(Stored data entries)
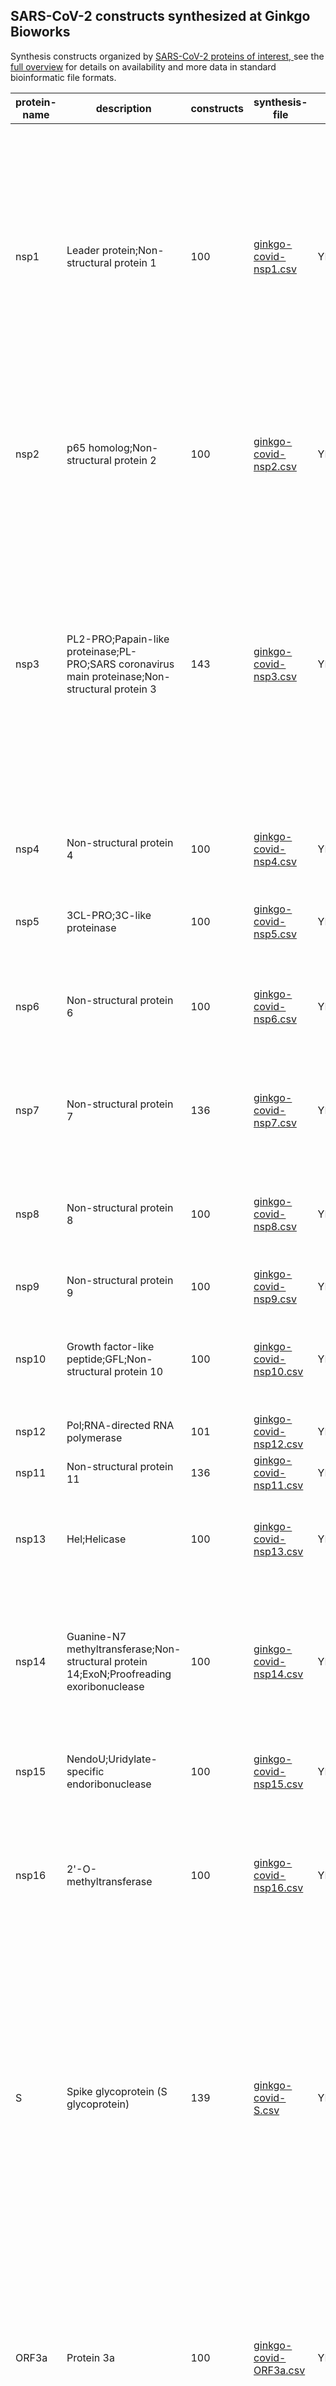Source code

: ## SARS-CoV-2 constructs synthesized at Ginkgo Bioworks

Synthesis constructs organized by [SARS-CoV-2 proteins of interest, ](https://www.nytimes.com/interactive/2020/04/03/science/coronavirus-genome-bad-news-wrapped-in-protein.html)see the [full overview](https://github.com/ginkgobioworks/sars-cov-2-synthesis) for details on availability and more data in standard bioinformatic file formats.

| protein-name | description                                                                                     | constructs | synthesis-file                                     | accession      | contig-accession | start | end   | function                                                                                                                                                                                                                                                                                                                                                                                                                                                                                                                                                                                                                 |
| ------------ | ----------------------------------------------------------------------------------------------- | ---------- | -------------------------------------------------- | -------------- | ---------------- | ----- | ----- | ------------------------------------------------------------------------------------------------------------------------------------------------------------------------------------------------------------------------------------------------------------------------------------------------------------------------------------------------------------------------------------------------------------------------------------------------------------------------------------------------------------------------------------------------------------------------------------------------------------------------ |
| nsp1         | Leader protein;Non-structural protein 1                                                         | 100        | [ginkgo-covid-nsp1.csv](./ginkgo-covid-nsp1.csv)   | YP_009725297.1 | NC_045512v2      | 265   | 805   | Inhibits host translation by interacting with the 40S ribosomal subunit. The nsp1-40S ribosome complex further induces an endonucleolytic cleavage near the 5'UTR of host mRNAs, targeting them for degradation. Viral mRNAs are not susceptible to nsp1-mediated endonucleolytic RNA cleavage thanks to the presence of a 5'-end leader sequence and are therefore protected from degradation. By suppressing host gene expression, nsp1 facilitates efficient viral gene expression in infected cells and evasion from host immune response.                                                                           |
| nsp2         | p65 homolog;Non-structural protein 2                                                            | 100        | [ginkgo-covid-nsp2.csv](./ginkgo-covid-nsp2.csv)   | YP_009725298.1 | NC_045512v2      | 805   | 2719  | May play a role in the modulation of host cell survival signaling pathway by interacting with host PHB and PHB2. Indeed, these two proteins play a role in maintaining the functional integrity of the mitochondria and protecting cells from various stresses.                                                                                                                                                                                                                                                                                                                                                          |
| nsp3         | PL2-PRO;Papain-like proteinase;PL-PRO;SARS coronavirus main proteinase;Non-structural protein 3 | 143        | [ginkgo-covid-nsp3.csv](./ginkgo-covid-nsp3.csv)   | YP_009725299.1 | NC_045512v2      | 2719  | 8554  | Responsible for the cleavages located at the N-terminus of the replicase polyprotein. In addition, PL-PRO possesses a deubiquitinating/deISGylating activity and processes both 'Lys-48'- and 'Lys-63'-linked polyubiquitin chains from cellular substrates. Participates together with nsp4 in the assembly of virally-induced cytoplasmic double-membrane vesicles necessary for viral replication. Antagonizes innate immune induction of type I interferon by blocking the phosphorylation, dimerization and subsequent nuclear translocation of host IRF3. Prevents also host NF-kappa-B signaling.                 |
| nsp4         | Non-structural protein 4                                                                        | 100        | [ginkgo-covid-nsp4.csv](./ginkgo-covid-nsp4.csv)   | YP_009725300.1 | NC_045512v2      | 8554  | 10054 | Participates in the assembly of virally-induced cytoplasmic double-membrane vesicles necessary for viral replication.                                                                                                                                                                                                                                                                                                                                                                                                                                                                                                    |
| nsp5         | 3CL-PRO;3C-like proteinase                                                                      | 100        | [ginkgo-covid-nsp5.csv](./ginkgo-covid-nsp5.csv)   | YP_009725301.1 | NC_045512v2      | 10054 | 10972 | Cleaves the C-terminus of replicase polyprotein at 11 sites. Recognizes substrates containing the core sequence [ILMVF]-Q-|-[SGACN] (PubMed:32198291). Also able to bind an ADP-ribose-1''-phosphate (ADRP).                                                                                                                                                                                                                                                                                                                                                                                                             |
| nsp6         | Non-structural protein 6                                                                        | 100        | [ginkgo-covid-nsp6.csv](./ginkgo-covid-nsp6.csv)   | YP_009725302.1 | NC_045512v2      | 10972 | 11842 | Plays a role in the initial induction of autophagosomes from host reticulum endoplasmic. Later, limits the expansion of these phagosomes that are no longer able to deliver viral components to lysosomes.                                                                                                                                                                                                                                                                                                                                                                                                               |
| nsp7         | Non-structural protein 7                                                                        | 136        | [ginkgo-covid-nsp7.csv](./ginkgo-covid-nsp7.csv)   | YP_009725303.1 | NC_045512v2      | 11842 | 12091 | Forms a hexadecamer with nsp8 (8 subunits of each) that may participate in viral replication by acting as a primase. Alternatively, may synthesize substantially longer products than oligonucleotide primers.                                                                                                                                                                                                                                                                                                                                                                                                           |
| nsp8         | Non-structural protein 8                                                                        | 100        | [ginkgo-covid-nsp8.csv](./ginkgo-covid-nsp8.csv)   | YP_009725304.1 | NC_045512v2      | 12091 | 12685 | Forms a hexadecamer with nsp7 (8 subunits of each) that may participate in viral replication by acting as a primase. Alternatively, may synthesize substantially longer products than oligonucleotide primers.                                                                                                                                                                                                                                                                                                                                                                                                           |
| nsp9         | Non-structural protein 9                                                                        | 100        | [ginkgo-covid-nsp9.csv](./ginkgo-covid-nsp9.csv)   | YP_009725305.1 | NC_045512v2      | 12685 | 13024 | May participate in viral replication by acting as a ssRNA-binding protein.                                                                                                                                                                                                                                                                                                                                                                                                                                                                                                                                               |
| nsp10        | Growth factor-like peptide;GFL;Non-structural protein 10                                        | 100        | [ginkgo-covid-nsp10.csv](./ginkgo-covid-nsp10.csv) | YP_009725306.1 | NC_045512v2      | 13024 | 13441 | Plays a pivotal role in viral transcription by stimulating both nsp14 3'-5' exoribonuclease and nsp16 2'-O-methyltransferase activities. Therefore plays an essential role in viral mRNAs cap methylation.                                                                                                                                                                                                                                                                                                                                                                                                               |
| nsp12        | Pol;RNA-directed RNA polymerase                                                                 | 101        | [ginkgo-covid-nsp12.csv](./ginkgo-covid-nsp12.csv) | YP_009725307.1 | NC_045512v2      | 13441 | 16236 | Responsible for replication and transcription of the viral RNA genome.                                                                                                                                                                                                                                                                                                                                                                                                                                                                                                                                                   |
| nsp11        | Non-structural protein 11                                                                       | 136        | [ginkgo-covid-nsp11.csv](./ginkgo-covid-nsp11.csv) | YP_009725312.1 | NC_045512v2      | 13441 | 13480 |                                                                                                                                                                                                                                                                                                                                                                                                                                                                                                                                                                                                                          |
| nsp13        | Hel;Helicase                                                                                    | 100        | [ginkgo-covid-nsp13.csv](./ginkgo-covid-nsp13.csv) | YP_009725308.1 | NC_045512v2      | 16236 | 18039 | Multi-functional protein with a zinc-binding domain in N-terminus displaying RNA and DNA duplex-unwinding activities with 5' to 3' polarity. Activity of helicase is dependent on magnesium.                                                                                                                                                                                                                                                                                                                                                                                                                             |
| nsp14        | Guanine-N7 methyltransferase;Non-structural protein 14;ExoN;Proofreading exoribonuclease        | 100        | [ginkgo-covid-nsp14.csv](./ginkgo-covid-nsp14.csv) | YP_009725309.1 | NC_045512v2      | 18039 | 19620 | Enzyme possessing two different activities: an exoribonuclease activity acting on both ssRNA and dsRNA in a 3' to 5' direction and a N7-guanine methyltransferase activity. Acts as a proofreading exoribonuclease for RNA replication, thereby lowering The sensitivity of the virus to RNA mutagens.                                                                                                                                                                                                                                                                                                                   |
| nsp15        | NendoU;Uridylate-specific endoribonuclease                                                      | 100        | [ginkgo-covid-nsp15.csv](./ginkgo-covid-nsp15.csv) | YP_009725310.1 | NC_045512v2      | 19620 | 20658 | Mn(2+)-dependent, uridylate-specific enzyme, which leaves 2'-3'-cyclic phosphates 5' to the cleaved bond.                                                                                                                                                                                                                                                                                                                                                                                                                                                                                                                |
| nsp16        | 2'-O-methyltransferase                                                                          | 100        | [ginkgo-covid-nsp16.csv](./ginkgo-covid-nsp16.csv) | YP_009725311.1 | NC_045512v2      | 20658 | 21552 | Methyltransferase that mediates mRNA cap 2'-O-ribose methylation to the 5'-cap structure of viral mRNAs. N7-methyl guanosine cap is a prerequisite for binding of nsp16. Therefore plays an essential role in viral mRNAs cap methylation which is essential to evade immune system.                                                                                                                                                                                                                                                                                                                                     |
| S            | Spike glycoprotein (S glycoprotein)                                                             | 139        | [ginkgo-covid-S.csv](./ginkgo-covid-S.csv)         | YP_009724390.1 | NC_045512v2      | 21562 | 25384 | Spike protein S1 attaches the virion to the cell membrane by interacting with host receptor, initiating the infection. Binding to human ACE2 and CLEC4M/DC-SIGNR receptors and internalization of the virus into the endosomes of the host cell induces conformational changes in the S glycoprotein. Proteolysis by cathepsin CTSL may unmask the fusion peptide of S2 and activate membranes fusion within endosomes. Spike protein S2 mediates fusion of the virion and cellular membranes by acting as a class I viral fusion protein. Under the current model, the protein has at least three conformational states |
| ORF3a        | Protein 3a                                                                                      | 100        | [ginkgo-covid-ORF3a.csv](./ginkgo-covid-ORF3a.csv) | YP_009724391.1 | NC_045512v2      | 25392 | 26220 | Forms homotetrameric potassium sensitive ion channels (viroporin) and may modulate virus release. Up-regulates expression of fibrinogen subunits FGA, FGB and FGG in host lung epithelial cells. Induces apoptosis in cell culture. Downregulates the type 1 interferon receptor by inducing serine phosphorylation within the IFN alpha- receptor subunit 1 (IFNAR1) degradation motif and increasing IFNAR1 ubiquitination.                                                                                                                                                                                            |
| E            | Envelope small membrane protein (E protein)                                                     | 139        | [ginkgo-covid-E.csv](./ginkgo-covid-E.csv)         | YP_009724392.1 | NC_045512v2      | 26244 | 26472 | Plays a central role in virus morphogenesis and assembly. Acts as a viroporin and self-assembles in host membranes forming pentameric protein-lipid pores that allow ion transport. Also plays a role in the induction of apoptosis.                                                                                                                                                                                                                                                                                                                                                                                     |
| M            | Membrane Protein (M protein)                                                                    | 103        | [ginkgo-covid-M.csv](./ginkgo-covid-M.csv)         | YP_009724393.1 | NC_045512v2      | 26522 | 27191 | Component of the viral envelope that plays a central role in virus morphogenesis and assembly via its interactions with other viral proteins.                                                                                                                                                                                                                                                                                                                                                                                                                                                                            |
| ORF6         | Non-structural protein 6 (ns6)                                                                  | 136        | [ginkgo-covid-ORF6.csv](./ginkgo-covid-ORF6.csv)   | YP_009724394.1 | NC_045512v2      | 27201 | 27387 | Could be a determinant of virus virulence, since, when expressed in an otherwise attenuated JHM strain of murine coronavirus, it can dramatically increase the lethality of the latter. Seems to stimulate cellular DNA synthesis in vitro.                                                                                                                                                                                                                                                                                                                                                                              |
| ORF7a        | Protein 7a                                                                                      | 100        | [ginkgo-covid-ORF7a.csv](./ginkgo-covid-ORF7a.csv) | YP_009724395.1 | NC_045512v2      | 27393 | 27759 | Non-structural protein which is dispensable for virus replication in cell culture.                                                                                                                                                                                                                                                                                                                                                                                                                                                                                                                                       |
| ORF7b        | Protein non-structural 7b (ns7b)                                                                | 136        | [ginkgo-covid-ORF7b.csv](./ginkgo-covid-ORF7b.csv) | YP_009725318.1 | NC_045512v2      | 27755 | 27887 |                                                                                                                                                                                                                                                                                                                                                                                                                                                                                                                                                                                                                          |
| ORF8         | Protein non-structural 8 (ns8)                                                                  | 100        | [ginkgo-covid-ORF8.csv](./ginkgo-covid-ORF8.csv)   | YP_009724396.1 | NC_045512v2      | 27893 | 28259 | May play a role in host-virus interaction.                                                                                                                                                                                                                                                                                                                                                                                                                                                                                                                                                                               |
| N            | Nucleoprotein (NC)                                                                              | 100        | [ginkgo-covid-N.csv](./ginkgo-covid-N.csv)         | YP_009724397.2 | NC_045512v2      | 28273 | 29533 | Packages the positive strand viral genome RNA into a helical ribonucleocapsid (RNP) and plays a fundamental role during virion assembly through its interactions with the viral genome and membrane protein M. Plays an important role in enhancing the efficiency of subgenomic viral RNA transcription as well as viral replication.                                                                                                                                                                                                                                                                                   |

#### WHAT THIS TASK INVOLVES
Stop after the line containing "Synthesis constructs organized": copy the records exactly from the first line up to there, leaving pictures out.

#### EXERCISE OUTPUT
Source code

: ## SARS-CoV-2 constructs synthesized at Ginkgo Bioworks

Synthesis constructs organized by [SARS-CoV-2 proteins of interest, ](https://www.nytimes.com/interactive/2020/04/03/science/coronavirus-genome-bad-news-wrapped-in-protein.html)see the [full overview](https://github.com/ginkgobioworks/sars-cov-2-synthesis) for details on availability and more data in standard bioinformatic file formats.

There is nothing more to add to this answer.